O dia 30 de Novembro de 1935
marcou o fim da vida de Fernando Pessoa e de todos os outros em que se
manifestava.
Escreveu tanto e tão
diversamente, que ainda hoje os investigadores descobrem textos seus. E, no
entanto, a “Mensagem” foi o único livro publicado enquanto viveu. Partiu aos 47
anos quando já nada mais esperava da vida. A infância era o seu paraíso perdido
e a mãe, eterna âncora, que ele amava mais do que tudo na vida, nunca o
compreendeu. Ofélia foi a amada possível, que teria de abandonar porque a sua
vida era guiada por Mestres oclusos e tudo na vida girava em torno da sua obra
literária. Para a concretizar precisava de sossego e de isolamento. Isso mesmo
escreveu a Ofélia.
“Era um poeta animado pela
filosofia, não um filósofo com faculdades poéticas. Adorava admirar a beleza
das coisas, descortinar no imperceptível e através do muito pequeno, a alma
poética do universo.”
Para ele “ a poesia é assombro
admiração, como de um ser caído dos céus que toma plena consciência da sua
queda, espantado com o que vê”.(1)
Tornou-se infinito na obra
imensa que deixou e no pensamento que ainda hoje é estudado. Era tão imenso e
tão profundo que não cabia em si. Tinha de se outrar em tantos heterónimos e
figuras literárias, quantos a sua imaginação criara. Insubordinador de
espíritos, criador de paradoxos e de enigmas, foi Alberto Caeiro, Ricardo Reis,
Álvaro de Campos e Bernardo Soares, entre outros, mas neles todos foi ele
mesmo.
Veio antes do seu tempo e dos
seus pares e atingiu os cumes onde apenas teve por companhia a solidão.
Deixou-nos um lamento, que era
mais um grito de alma: “ Penso às vezes, com um deleite triste, que se um dia,
num futuro a que eu já não pertença, estas frases, que escrevo, durarem com
louvor, terei enfim a gente que me «compreenda», os meus, a família verdadeira
para nela nascer e ser amado. Mas, longe de eu nela ir nascer, eu terei já
morrido há muito. Serei compreendido só em efígie, quando a afeição já não
compense a quem morreu a só desafeição que teve, quando vivo.
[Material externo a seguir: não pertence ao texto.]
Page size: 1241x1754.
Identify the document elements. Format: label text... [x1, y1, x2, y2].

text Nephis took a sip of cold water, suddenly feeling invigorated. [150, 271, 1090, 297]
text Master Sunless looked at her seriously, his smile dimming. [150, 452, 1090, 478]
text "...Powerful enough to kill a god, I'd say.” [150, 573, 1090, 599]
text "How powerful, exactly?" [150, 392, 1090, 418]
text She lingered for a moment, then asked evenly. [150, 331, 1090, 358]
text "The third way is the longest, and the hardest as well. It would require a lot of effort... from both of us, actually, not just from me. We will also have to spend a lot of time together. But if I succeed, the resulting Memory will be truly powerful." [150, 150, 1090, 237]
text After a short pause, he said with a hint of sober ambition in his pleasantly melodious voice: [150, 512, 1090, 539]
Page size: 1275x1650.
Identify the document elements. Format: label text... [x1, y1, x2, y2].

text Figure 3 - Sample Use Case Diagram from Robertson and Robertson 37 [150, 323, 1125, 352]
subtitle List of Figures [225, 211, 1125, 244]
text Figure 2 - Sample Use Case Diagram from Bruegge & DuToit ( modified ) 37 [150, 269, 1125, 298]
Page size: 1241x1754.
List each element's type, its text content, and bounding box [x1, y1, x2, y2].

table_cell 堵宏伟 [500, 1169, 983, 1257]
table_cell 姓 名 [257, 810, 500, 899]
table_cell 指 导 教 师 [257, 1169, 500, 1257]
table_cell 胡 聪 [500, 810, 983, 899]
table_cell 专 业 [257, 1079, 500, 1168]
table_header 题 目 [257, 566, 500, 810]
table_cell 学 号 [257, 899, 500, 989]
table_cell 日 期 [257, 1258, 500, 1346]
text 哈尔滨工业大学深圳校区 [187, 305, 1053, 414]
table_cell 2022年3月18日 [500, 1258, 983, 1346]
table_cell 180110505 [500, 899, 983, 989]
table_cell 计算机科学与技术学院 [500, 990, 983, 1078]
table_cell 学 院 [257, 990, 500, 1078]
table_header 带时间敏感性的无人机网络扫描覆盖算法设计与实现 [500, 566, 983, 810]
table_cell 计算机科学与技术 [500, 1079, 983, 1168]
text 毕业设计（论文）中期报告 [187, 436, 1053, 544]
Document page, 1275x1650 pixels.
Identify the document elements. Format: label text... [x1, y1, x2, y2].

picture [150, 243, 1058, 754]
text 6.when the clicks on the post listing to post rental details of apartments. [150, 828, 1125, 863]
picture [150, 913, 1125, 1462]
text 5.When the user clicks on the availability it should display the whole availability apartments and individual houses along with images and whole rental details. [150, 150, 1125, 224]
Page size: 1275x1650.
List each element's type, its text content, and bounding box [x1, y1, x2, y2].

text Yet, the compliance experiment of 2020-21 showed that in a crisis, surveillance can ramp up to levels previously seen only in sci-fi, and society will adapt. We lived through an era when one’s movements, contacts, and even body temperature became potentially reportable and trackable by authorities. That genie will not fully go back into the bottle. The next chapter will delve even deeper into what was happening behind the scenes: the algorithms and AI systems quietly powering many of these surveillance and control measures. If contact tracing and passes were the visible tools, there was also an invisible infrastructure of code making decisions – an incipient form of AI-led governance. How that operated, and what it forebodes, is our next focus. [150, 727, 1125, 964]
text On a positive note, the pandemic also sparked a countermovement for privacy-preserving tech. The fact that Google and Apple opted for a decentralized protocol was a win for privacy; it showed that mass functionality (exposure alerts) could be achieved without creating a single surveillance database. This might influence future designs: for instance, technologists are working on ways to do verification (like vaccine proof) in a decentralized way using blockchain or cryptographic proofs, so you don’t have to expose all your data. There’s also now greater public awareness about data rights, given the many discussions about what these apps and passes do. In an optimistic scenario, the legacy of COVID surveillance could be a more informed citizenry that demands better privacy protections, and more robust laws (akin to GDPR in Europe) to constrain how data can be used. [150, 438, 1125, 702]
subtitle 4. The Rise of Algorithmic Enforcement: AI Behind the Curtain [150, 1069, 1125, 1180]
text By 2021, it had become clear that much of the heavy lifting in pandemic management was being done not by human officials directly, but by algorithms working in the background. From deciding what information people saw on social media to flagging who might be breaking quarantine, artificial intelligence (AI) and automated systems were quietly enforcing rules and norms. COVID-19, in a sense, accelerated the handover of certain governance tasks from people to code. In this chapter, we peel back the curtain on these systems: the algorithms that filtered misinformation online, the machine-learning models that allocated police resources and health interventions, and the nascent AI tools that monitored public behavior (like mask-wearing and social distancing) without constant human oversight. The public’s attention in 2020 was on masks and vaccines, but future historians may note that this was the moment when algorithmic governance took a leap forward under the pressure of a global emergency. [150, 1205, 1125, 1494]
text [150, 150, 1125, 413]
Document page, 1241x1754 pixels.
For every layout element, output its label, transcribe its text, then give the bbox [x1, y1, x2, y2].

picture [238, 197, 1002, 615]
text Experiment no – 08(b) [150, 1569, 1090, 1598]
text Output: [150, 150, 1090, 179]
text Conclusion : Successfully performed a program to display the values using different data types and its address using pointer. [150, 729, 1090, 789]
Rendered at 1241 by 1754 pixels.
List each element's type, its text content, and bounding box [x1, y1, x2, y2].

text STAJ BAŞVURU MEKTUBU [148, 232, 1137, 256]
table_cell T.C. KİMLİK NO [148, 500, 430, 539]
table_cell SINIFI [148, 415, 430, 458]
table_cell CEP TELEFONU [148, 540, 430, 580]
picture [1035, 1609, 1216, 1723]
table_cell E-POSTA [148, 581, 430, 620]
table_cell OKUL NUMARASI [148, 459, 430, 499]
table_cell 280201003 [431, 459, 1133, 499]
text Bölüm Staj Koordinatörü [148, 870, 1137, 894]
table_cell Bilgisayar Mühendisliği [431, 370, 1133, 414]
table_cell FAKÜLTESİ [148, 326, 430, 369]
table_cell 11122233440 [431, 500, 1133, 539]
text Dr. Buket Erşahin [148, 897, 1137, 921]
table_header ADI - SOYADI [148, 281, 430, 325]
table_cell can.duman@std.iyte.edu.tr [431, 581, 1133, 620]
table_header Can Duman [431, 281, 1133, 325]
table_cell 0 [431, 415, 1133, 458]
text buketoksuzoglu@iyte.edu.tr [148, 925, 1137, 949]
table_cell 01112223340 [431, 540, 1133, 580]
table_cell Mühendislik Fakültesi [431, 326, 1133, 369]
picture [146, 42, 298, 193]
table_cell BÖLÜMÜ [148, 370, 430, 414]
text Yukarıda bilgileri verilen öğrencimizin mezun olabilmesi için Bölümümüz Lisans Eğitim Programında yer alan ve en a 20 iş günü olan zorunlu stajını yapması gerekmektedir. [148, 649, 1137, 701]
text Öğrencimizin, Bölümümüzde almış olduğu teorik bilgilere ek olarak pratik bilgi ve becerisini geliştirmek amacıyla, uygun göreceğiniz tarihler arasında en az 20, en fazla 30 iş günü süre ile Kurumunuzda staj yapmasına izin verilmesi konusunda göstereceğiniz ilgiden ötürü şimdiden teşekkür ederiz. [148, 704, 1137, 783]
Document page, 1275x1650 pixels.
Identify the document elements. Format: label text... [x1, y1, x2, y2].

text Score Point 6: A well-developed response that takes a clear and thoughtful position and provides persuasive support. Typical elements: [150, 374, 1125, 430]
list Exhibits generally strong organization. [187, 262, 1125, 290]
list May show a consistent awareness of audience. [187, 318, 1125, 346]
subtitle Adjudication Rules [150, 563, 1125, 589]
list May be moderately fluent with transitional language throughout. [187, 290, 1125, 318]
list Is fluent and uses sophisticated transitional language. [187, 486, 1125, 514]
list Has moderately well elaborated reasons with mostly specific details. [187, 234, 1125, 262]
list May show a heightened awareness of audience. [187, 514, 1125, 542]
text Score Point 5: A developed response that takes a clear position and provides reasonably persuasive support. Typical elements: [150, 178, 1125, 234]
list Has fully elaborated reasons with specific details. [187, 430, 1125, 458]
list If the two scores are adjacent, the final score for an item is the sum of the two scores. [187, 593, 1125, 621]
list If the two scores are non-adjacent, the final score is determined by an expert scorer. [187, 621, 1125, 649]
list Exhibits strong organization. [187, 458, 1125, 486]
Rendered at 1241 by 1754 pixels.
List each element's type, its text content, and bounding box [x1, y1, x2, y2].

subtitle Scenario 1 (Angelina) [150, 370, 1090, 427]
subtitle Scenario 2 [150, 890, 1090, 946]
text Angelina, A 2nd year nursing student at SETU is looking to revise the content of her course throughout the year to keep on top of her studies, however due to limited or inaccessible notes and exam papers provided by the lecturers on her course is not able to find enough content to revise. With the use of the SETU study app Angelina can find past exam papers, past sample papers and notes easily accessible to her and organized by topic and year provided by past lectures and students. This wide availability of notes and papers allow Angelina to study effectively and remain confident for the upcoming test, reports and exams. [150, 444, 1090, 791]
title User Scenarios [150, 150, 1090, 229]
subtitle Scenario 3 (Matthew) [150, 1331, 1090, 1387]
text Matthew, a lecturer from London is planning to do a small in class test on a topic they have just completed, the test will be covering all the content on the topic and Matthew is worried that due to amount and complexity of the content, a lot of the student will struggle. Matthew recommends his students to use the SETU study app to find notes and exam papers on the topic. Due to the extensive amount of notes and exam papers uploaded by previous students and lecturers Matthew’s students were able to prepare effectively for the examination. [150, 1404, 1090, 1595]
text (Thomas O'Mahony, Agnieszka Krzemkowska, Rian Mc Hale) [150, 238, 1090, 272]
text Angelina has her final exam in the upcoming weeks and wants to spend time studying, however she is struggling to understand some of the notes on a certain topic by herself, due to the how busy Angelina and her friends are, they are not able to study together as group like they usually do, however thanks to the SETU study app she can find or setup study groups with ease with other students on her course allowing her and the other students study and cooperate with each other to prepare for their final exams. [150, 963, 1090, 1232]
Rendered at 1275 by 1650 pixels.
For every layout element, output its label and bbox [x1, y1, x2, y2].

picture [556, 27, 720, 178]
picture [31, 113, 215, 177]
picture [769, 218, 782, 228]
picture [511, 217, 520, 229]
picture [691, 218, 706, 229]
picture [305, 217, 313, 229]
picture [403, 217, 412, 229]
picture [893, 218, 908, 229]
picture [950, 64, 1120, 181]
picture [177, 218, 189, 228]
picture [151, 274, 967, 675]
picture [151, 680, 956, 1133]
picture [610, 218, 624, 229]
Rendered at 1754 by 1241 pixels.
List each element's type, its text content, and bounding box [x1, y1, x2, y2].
Um dia talvez
compreendam que cumpri, como nenhum outro, o meu dever-nato de intérprete de
uma parte do nosso século; e, quando o compreendam, hão-de escrever que na
minha época fui incompreendido, que infelizmente vivi entre desafeições e
friezas, e que é pena que tal me acontecesse. (2)
Tornou-se o escritor português
mais traduzido no mundo e o seu “Livro do Desassossego”, paradoxalmente em
prosa e um não livro, porque fragmentário, é o best seller da sua obra.
Fernando Pessoa passou e ficou
“como o universo.”
…
Maria Teresa Sampaio
(1) In: Obra Essencial de
Fernando Pessoa.Prosa Íntima e de Autoconhecimento. Edição Richard Zenith,
Assírio & Alvim, Abril 2007
(2) In Fernando Pessoa. O Livro
do Desassossego, Edição de Richard Zenith, Assírio & Alvim. Trecho 191.
Pessoa num desenho de Almada Negreiros, executado
em 30-11-1935, no regresso do cemitério.